Problem 1
In the news report on Alabama's competency rules, how many people did the 1963 church bombing kill?
Problem 2
According to the news report on Alabama's competency rules, why was Bobby Frank Cherry ruled incompetent for trial? Answer in one to three sentences.
Problem 3
Write what comes next in the news report on Alabama's competency rules, picking up after its final sentence.

Supplied passage
%%

BIRMINGHAM, Ala. (AP) -- Attorney General Bill Pryor said he supports rewriting Alabama's mental competency rules, the subject of protests since a former Ku Klux Klansman was judged unfit for trial on murder charges in a 1963 church bombing.

Pryor said Thursday aides are looking at similar laws from federal courts and other states as they consider ways to revamp Alabama's competency guidelines, criticized from all sides in recent weeks.

A committee could recommend changes in the rules this fall, but the final decision is up to the Alabama Supreme Court.

"I do support a change," Pryor said in an interview. "We're surveying the field to look at what's out there."

Black demonstrators have protested a judge's ruling earlier this month that Bobby Frank Cherry was incompetent for trial in the bombing of the Sixteenth Street Baptist Church.

Cherry, 72, was indicted last year on murder charges in the blast, which killed four black girls on Sept. 15, 1963.

But Circuit Judge James Garrett ruled that prosecutors failed to prove Cherry mentally competent by "clear, convincing and unequivocal" evidence, as required under the current law.

Prosecutors have said it was virtually impossible to meet the standard -- which is far tougher than federal court rules that require proof of competence by only a "preponderance of the evidence."

%%

Excerpted records

%%

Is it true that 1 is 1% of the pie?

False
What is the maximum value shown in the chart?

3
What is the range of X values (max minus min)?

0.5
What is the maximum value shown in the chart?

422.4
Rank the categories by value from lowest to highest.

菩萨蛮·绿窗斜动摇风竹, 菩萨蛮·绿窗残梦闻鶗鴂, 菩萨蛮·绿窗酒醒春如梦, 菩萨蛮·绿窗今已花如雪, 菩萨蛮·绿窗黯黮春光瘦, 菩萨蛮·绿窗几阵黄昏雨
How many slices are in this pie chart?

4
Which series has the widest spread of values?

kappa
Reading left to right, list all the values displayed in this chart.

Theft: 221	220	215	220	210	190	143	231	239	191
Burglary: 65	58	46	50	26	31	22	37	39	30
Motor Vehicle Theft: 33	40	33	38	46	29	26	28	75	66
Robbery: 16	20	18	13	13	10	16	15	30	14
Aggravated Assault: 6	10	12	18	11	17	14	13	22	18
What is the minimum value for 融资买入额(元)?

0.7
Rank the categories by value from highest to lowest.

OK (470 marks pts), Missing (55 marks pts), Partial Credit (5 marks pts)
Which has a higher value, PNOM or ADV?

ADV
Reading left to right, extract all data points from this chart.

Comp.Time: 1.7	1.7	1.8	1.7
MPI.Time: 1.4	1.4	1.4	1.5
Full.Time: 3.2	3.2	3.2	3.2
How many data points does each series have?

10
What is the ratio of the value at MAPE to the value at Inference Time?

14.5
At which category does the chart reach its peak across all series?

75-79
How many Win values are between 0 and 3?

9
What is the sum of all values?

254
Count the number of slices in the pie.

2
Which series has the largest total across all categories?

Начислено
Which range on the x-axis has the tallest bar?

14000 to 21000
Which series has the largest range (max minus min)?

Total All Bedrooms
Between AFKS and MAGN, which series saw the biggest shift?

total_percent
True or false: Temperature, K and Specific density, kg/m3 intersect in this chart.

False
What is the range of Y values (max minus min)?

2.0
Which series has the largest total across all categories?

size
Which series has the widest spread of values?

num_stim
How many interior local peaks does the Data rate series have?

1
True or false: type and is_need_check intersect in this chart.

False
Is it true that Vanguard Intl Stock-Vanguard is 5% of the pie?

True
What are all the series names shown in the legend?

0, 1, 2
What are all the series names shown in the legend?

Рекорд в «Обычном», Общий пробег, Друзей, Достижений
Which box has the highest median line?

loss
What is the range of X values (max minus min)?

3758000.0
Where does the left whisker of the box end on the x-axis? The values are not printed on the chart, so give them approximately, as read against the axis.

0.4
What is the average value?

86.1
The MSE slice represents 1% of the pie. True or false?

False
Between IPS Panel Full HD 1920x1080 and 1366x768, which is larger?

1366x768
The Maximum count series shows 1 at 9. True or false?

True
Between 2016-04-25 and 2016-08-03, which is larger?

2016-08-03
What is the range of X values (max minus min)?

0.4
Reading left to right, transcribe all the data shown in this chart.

%%

Expected answer 1
Four black girls.

Expected answer 2
Circuit Judge James Garrett ruled that prosecutors had not proved Cherry mentally competent by "clear, convincing and unequivocal" evidence, the standard the current law requires. Prosecutors have said that meeting this standard was virtually impossible.

Expected answer 3
A state judicial committee could recommend adopting the federal standard, but it was too early to say for sure, Pryor said.

Pryor said he had hoped Cherry would go to trial in the church bombing. He added he was "disappointed" in the protests since Garrett appeared to have followed the law in his ruling.

Four experts examined Cherry, and all found him suffering from dementia of varying degrees. Two experts said Cherry was incapable of aiding his lawyers and was incompetent for trial, but two others said he appeared to be faking the severity of his symptoms.

Prosecutors contend Cherry was part of a small group of Ku Klux Klansmen who planted the bomb that exploded outside Sixteenth Street Baptist, killing the girls. Cherry contends he is innocent.